I can suggest to read our paper Reinvent 4: Modern AI–driven generative molecule design and the papers cited therein.

create_reinvent.py reads in a TOML configuration file. An example is in the same directory.

kingljy0818 commented 4 months ago

It's quite a coincidence. Before receiving your reply, I carefully read your paper "Reinvent 4: Modern AI-driven generative molecule design" published in the Journal of Cheminformatics this afternoon.

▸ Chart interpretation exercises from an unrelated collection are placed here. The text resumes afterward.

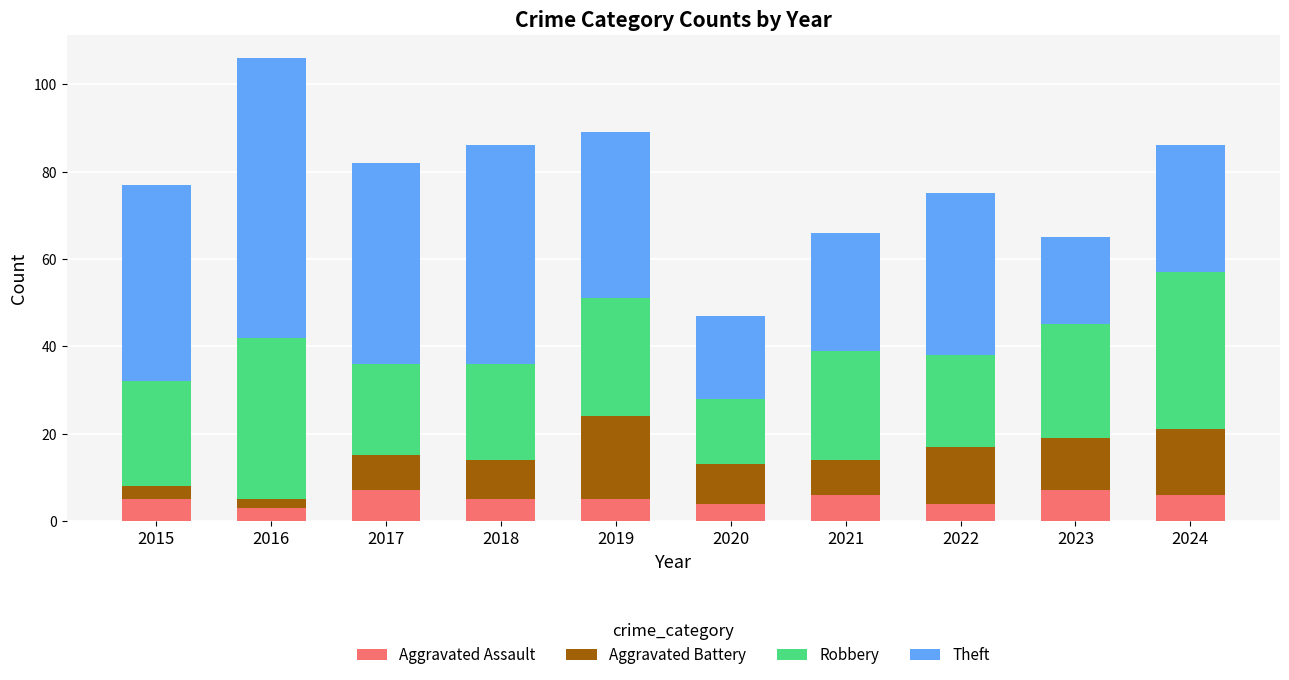

What is the approximate value of Aggravated Assault at 2021?

6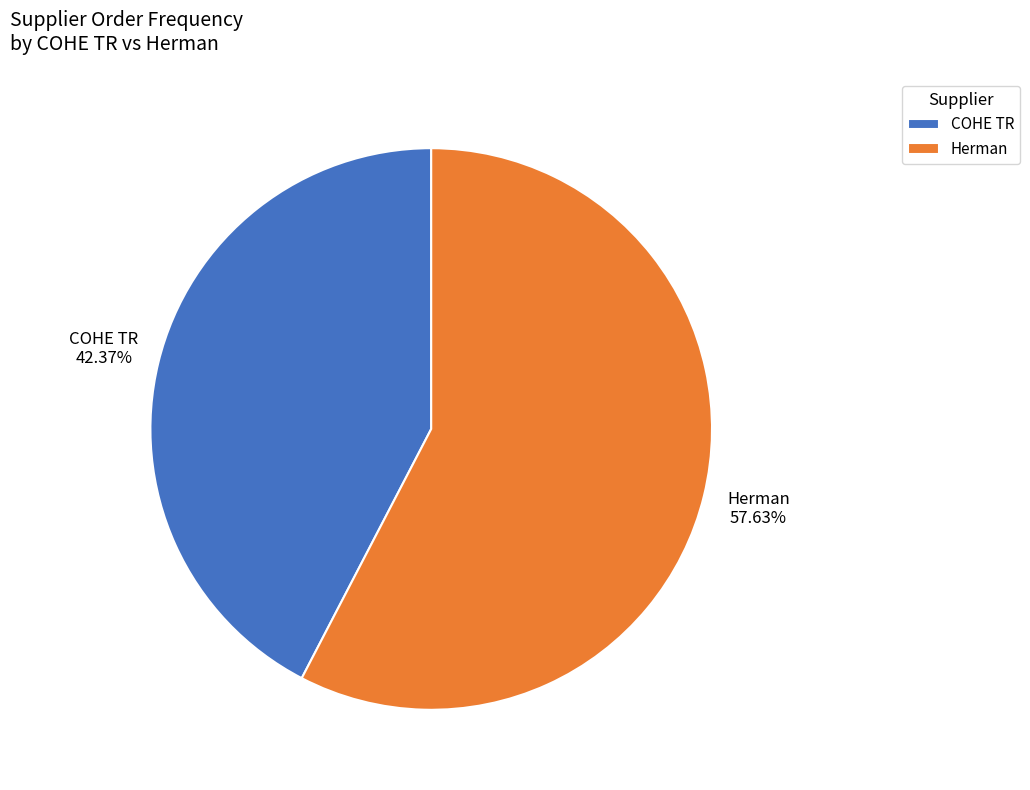

Do COHE TR and Herman together represent more than half of the pie?

Yes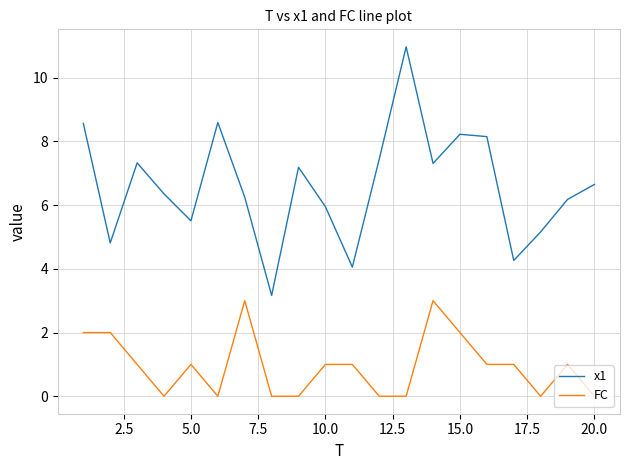

What is the greatest value displayed?

11.0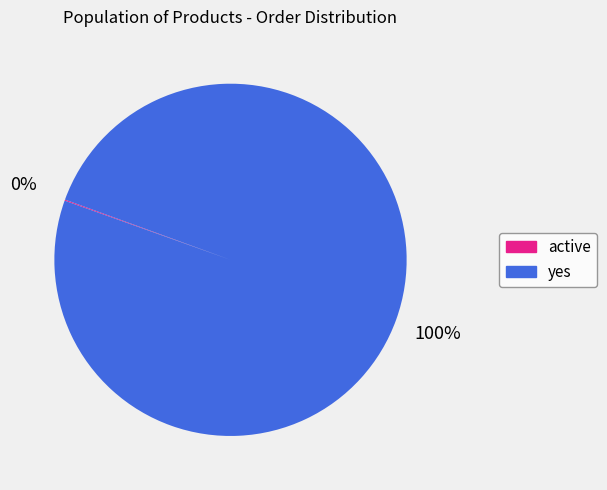

To the nearest percent, what is the difference between the largest and smallest slice percentages?

100%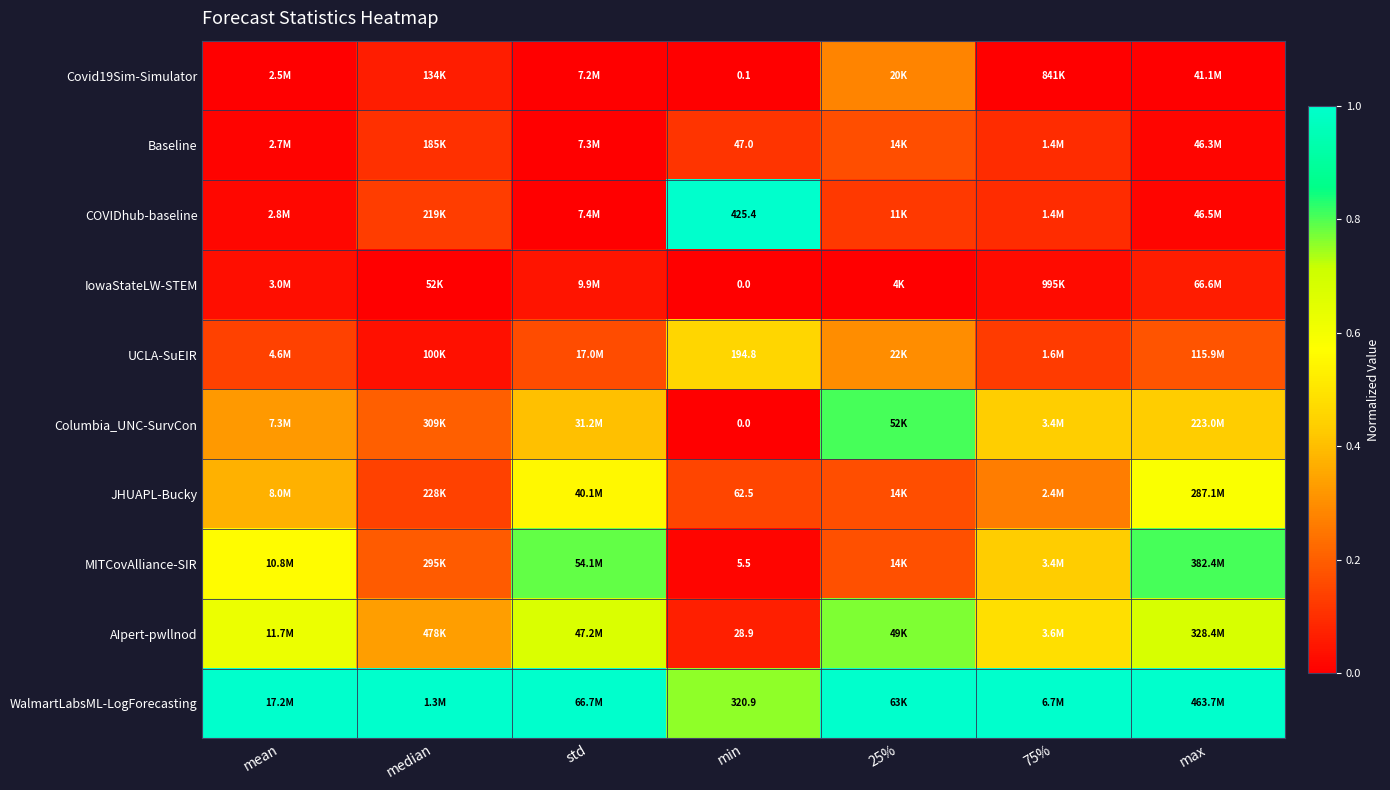

True or false: Covid19Sim-Simulator has a value of 0.1 at median.

False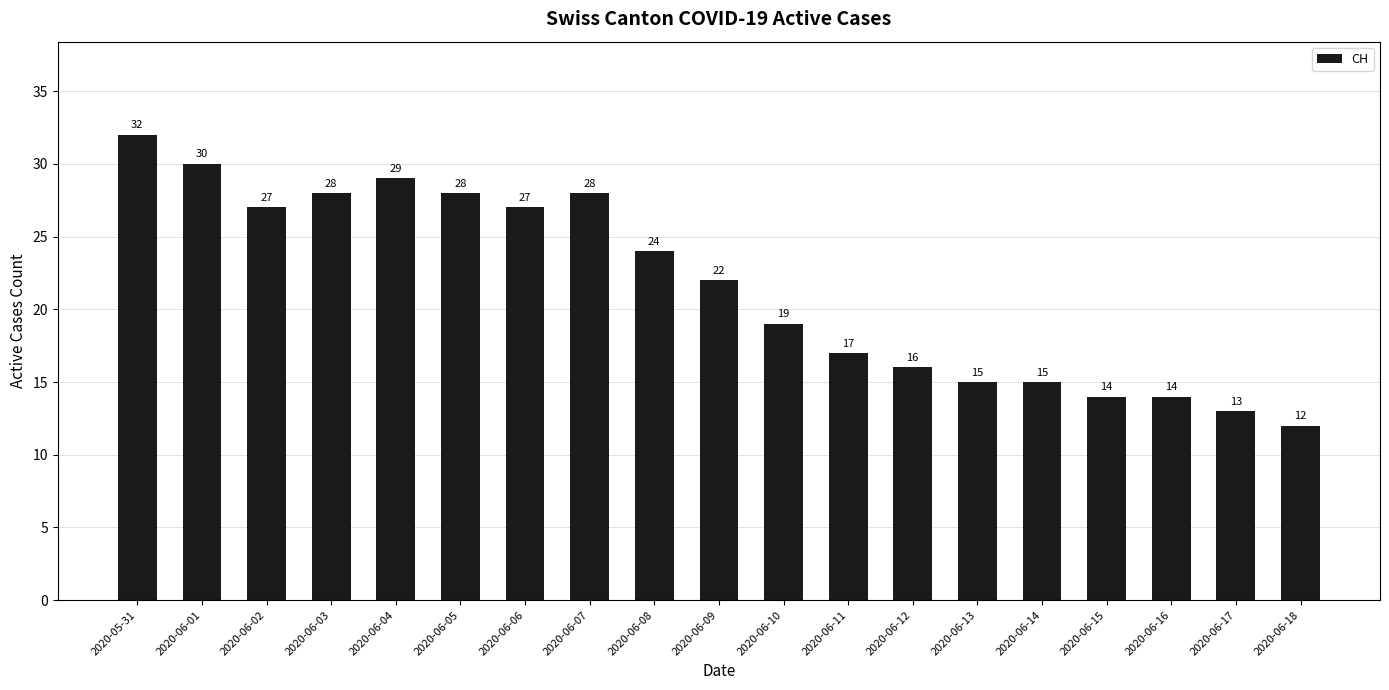

How many data points are less than 22?

9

I have a basic understanding of the logic and operation mechanism of REINVENT4. However, after reading this paper, there are still a few questions that need your guidance:

  1. There are many pre-trained prior models in the Prior folder of REINVENT4. Can these models be directly applied to my own drug development scenarios?

  2. How was the model.pt in the chemprop directory of Reinvent_TLRL.ipynb trained?

  3. There are many pre-trained prior models in the Prior folder of REINVENT4. Can they handle most drug development scenarios? Is it necessary for me to train my own prior model, for example, training a prior model based on a database like Chembl34 which has 2 million compound structures?

  4. There's one part in the parameters section of the stage1.toml file in Reinvent_TLRL.ipynb that I don't quite understand. Why are both prior_file and agent_file using reinvent.prior? Why isn't agent_file using an agent model?

  5. In Reinvent_TLRL.ipynb, the input_model_file in the transfer_learning file uses the checkpoint file stage1.chkpt generated by stage1.toml. I want to ask if stage1.chkpt is equivalent to a prior model?

I look forward to your answers to these three questions. Thank you very much!

halx commented 3 months ago
  1. The model in the notebook was trained with the sofware ChemProp.

3.You only need to train a new prior if you have specific needs in terms of supported chemistry.

  1. The prior_file serves as a reference for regularization in the loss function. The agent needs to start from somewhere and so the starting point is the prior. The prior does no change during RL but the agent does.
  2. A checkpoint file is simply the current state of the agent network model. It still has the same network hyper parameters but diferent, fine-tuned weights, biases, etc.

As for the other questions you will need to get that basic knowledge from the literature e.g. out paper. These things are not suitable for discussion in this forum.

kingljy0818 commented 3 months ago

In the Reinvent_TLRL.ipynb notebook, the model.pt is annotated with: "This is a model that has been trained on free energy simulation data computed for the TNKS2 target." I browsed through the ChemProp GitHub site and it seems that ChemProp does not have the capability to compute binding free energy. I'm having trouble understanding this annotation, and would appreciate further clarification.

halx commented 3 months ago

ChemProp is software that allows the user to create deep learning models. The data to train on comes from the user. The model provided is just an example.